Quick-Cook Steel-Cut Oats

Quick-Cook Steel-Cut Oats

Kaleigh recommends the quick-cook steel-cut oats. At 150 calories, four grams of fiber, and five grams of protein per serving, it's a healthy way to start your day.

Everything but the Bagel Seasoning Blend

Everything but the Bagel Seasoning Blend

Kaleigh also recommends the everything but the bagel seasoning, which is a blend of sesame, sea salt, garlic, and onion. It's the perfect topper for avocado toast or to season chicken.

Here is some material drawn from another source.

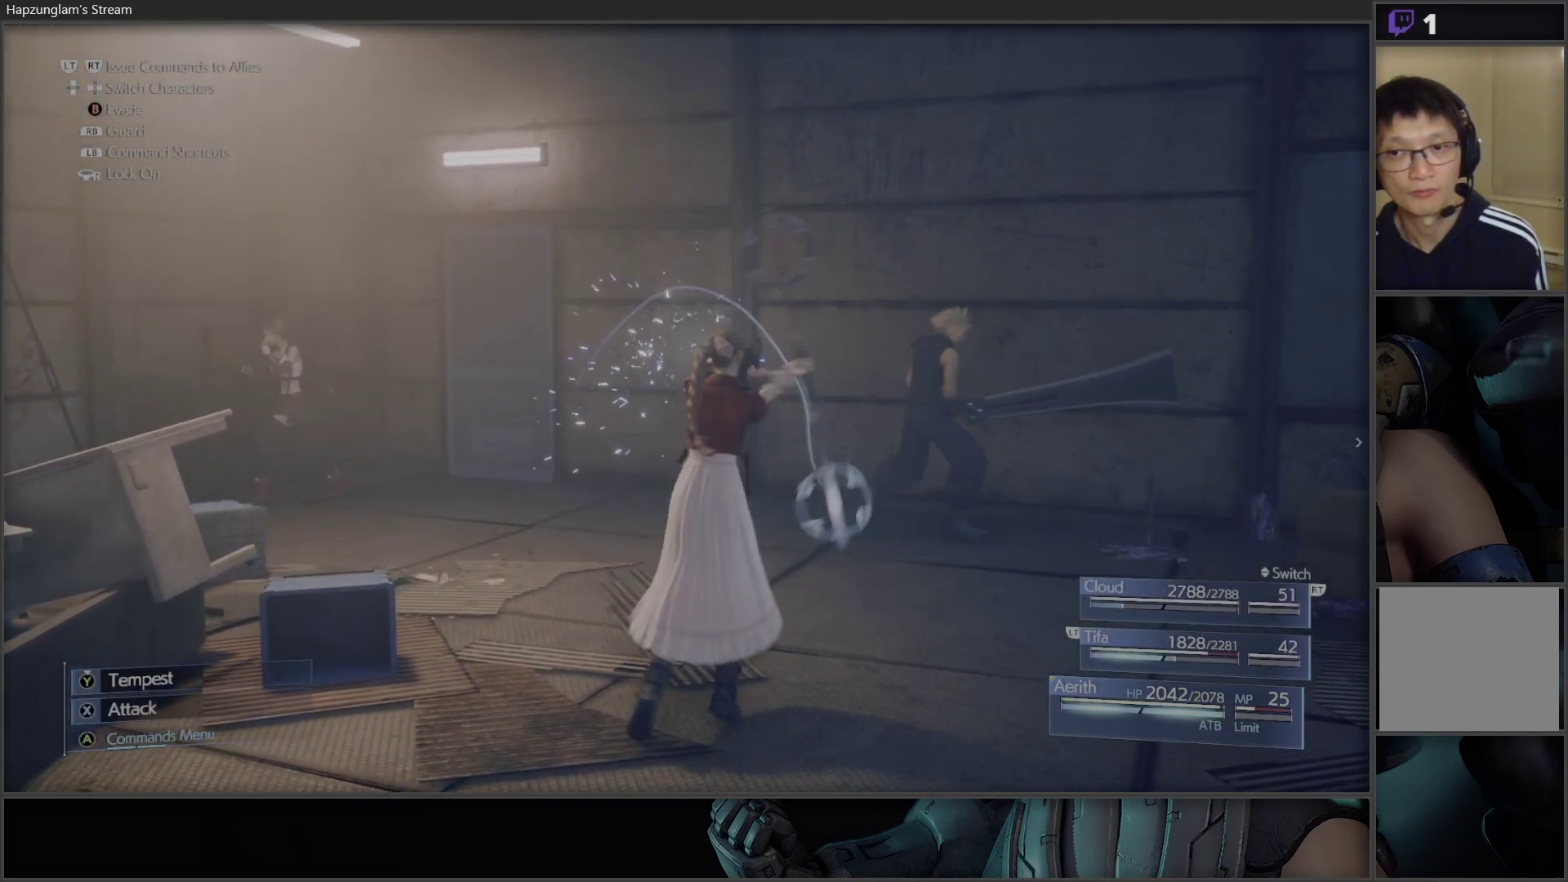
{"buttons": [], "left_stick": "center", "right_stick": "left", "events": [[100, "right_stick", "left"]]}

Frozen Individual Turkey Burgers

Frozen Individual Turkey Burgers

"These individual turkey burgers are a quick and versatile source of lean protein," Edwina Clark, MS, RD, head of nutrition and wellness at Yummly, told POPSUGAR. "They can be defrosted and crumbled into soups, stir-fries, cauliflower rice bowls, or served whole on top of a salad, or on a whole grain bun. Consuming small amounts of protein throughout the day is important for maintaining muscle mass and boosting satiety."

Cauliflower Gnocchi

Cauliflower Gnocchi

Tanya Freirich, MS, RD, CDN, recommends the cauliflower gnocchi, which just hit stores this Spring. "This vegetable-containing gnocchi is fluffy and delicious and hits the spot when I'm craving a gluten-free pasta option," she told POPSUGAR. "A portion is only 140 calories and 22 grams of carbohydrates, compared to its potato cousin that's around 250 calories and 32 grams of carbohydrates! I pair mine with a hearty vegetable and ground turkey bolognese, lots of onions, peppers, zucchini, eggplant and tomatoes, and just a bit of ground turkey for lean protein."